The Allan Cup trophy

The 1979 Allan Cup was the Canadian senior ice hockey championship for the 1978–79 season. The final was contested by the Petrolia Squires of Ontario and the Steinbach Huskies of Manitoba, the Eastern and Western Canadian champions respectively. The series was played in Sarnia, Ontario, with the Squires winning four games to one to capture the Allan Cup for the first time.

==Teams==

The Petrolia Squires represented the Eastern Canadian side of the Allan Cup final, while the Steinbach Huskies represented the West.

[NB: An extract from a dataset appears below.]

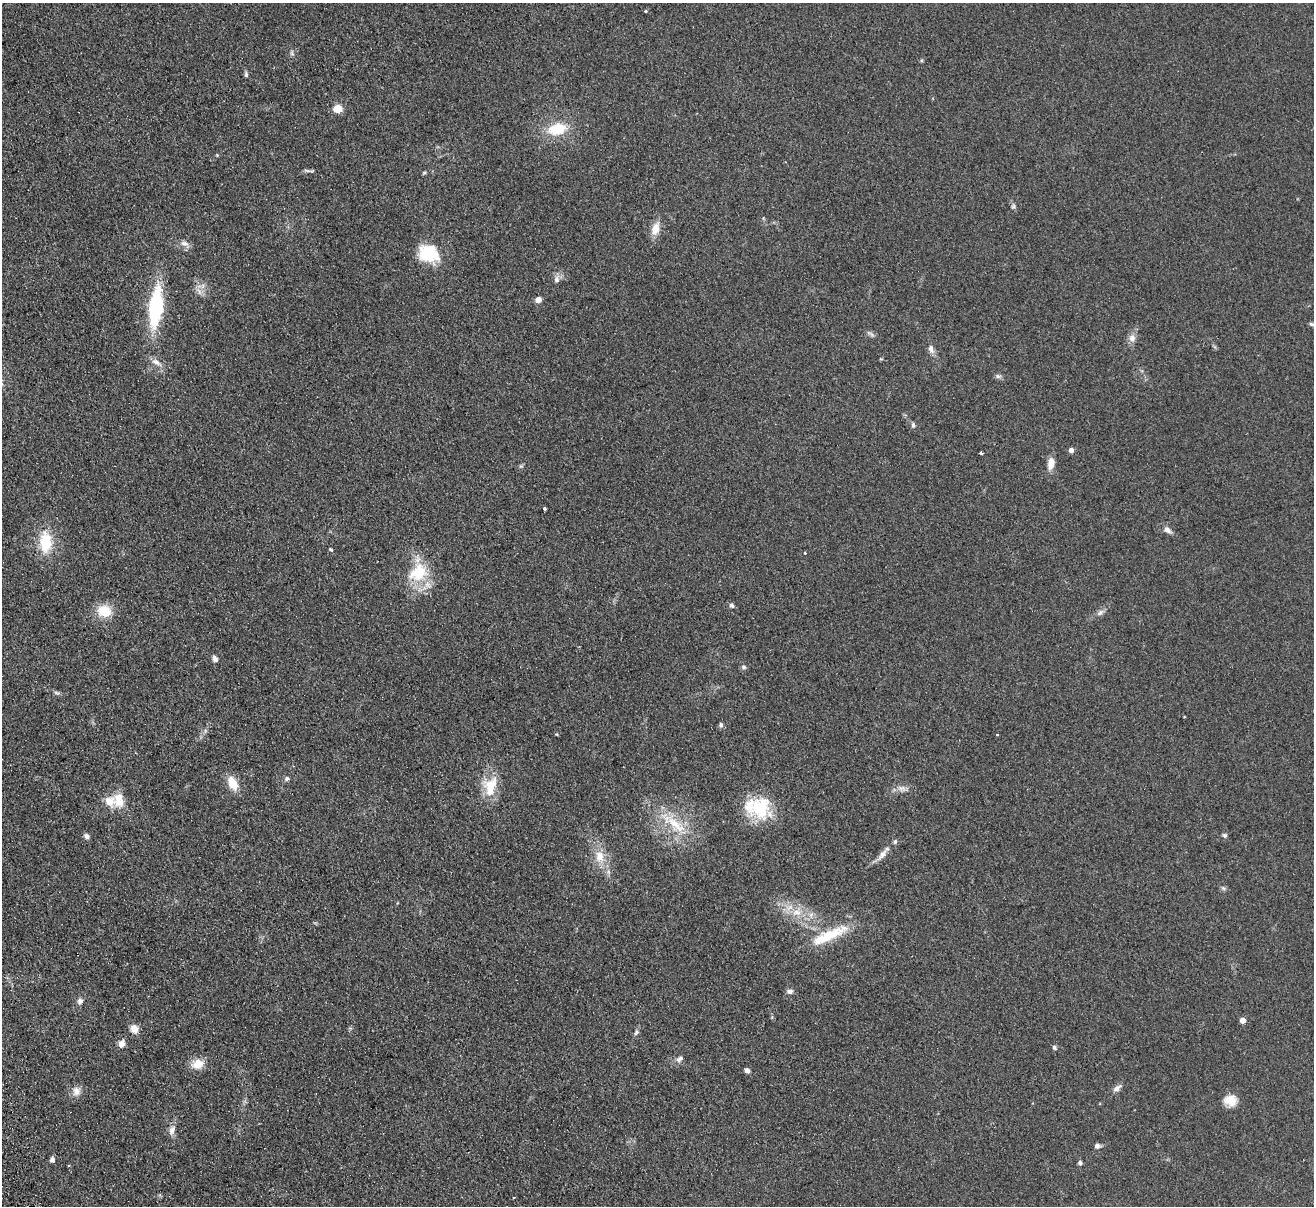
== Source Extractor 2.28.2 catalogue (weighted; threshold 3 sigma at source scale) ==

The Squires played their home games during the series at Sarnia Arena rather than in Petrolia. A 2024 account of the team's championship notes that the Sarnia arena was larger than the arena in Petrolia.

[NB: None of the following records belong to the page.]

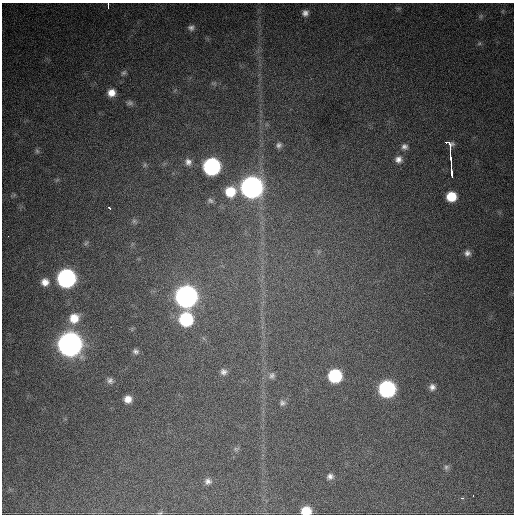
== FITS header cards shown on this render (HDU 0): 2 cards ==
NAXIS1  =                  512 / Axis length
NAXIS2  =                  512 / Axis length

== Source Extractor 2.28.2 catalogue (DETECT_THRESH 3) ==
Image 512 x 512 px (HDU 0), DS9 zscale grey, 1 PNG px = 1 image px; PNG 516 x 516 px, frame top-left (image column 1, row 512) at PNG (2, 3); no overlay
Background 1130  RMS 29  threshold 87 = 3 sigma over >= 5 px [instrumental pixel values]
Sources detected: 52; all 52 listed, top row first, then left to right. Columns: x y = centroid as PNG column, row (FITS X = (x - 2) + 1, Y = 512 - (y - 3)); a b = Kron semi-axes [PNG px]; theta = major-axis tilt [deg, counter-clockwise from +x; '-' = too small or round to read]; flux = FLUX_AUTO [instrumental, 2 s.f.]
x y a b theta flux
108 6 5 2 - 7.0e+03
305 13 7 7 - 8.6e+03
481 16 7 4 71 3.0e+03
191 28 8 7 - 6.8e+03
479 44 6 4 19 2.6e+03
124 73 8 5 38 4.5e+03
111 93 7 7 - 1.8e+04
130 103 8 6 0 5.2e+03
447 142 7 3 -15 3.1e+04
279 145 7 6 - 5.8e+03
404 147 9 8 - 9.3e+03
450 148 7 3 87 1.5e+04
37 151 7 5 -47 3.8e+03
450 154 4 2 - 2.3e+04
398 159 10 10 - 1.3e+04
451 160 7 3 -81 2.4e+04
188 162 10 8 -54 9.6e+03
145 165 7 4 88 3.1e+03
212 166 10 10 - 5.1e+05
451 169 15 3 -83 2.8e+04
251 187 10 10 - 1.6e+06
230 192 10 10 - 4.8e+04
451 196 8 8 - 4.7e+04
210 200 8 6 -43 4.4e+03
109 208 3 3 - 5.5e+03
134 221 6 6 - 4.6e+03
8 236 2 2 - 1.7e+03
86 243 8 4 45 3.7e+03
467 253 8 7 - 8.7e+03
66 278 10 10 - 7.4e+05
45 282 10 10 - 1.7e+04
186 296 10 10 - 1.7e+06
74 318 12 11 - 3.3e+04
186 319 10 10 - 1.7e+05
70 344 11 10 - 2.7e+06
135 351 7 6 - 5.9e+03
223 372 8 7 - 7.7e+03
272 375 8 7 - 6.2e+03
335 376 9 9 - 1.6e+05
110 380 8 7 - 6.6e+03
432 387 8 7 - 8.8e+03
387 389 10 10 - 4.5e+05
128 399 7 7 - 1.6e+04
282 403 8 7 - 5.6e+03
236 449 6 6 - 4.0e+03
446 467 7 7 - 4.7e+03
330 476 8 7 - 7.4e+03
208 481 9 8 - 8.7e+03
473 495 3 2 - 5.4e+03
462 498 3 2 - 4.2e+03
306 511 8 7 - 4.2e+04
160 513 7 3 12 2.3e+03
At the frame edge (FLAGS 8, measured only in part): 2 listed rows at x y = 108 6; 306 511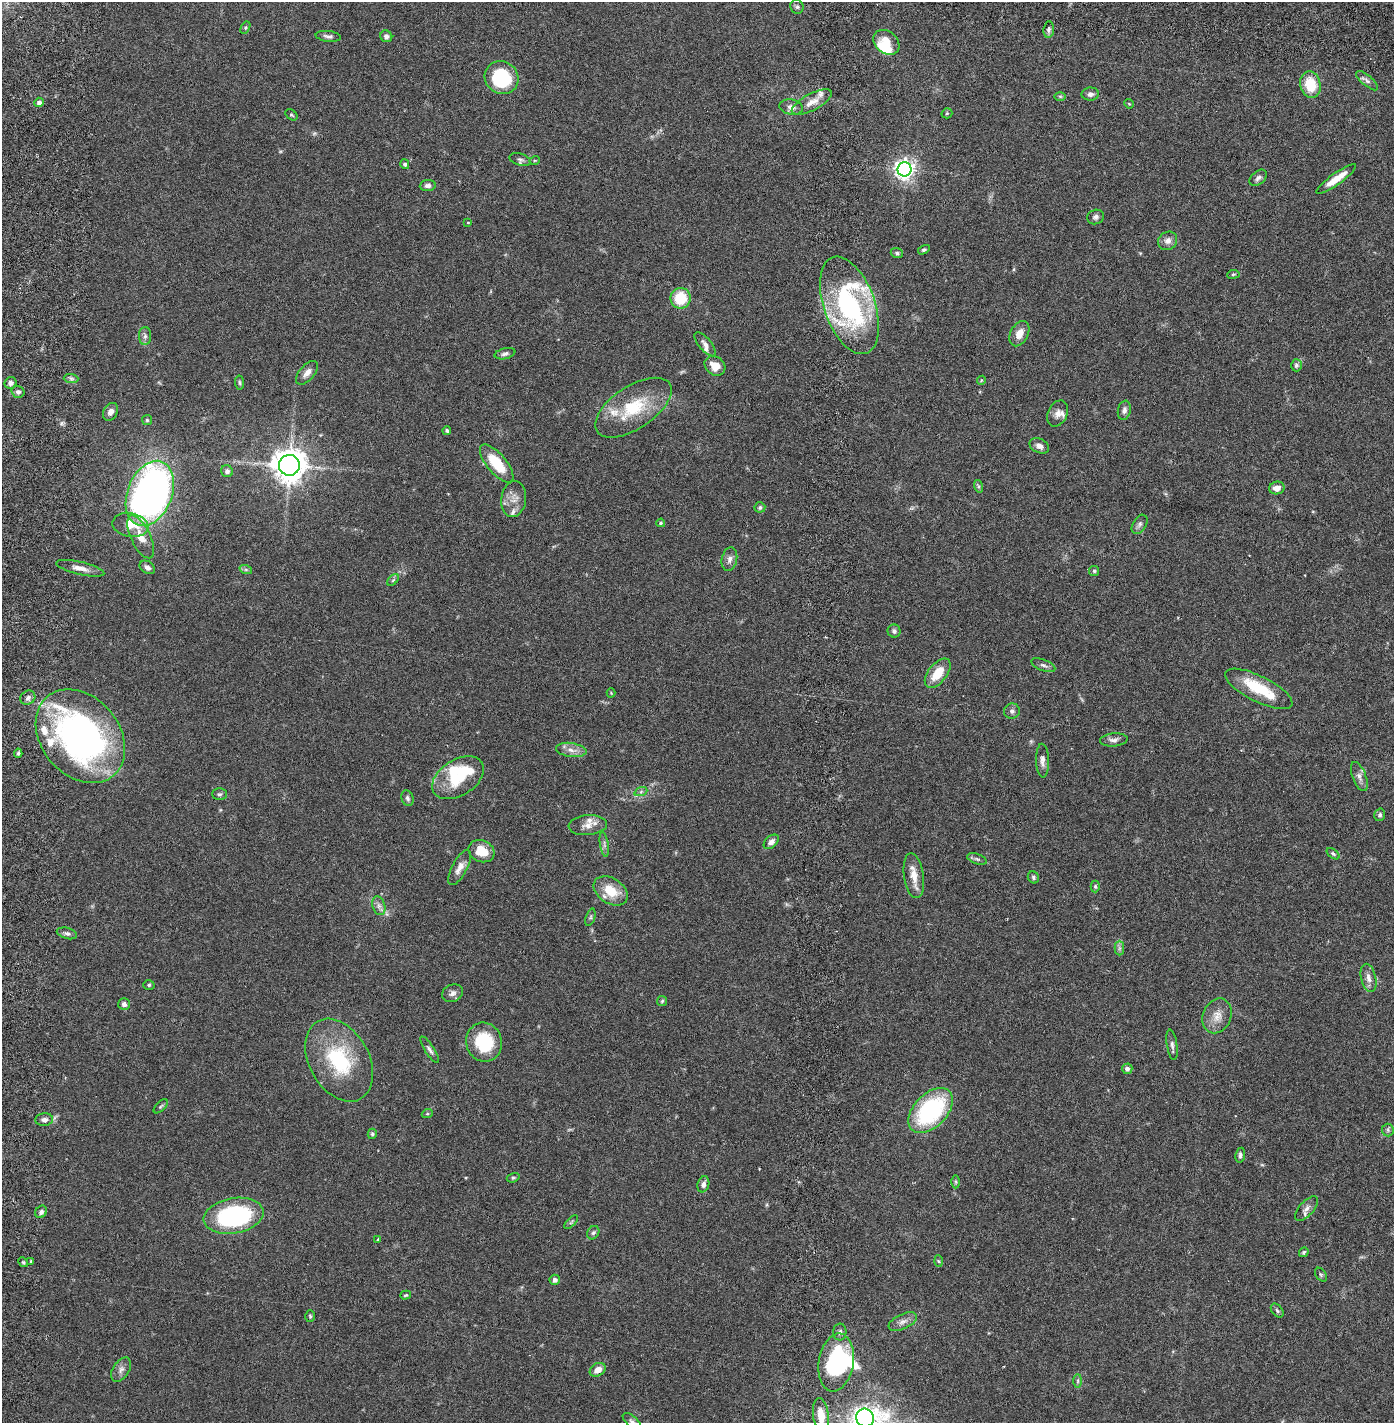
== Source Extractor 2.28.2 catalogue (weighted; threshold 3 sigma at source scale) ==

The Steinbach Huskies were the 1978–79 Allan Cup Western finalists from Manitoba. Steinbach Sports Heritage lists the 1978–79 Huskies as Allan Cup finalists.

==Final series==

The final was played as a best-of-seven series in Sarnia. Petrolia won the series four games to one.

1979 Allan Cup final
| Game | Date | Home | Score | Away | Notes |
|---|---|---|---|---|---|
| 1 | April 29, 1979 | Petrolia Squires | 6–5 | Steinbach Huskies |  |
| 2 | April 30, 1979 | Petrolia Squires | 7–3 | Steinbach Huskies | OT |
| 3 | May 1, 1979 | Steinbach Huskies | 5–4 | Petrolia Squires |  |
| 4 | May 2, 1979 | Petrolia Squires | 7–1 | Steinbach Huskies |  |
| 5 | May 4, 1979 | Petrolia Squires | 6–1 | Steinbach Huskies |  |

The Squires won the first two games before Steinbach won Game 3. Petrolia then won the fourth and fifth games to take the championship. The fifth game, played on May 4 at Sarnia Arena, gave Petrolia its first Allan Cup championship.

The series scores were 6–5, 7–3 in overtime, 5–4, 7–1 and 6–1 in favour of Petrolia.

==Result==

The Petrolia Squires defeated the Steinbach Huskies four games to one and won the 1979 Allan Cup. It was the first Allan Cup championship in the history of the Squires.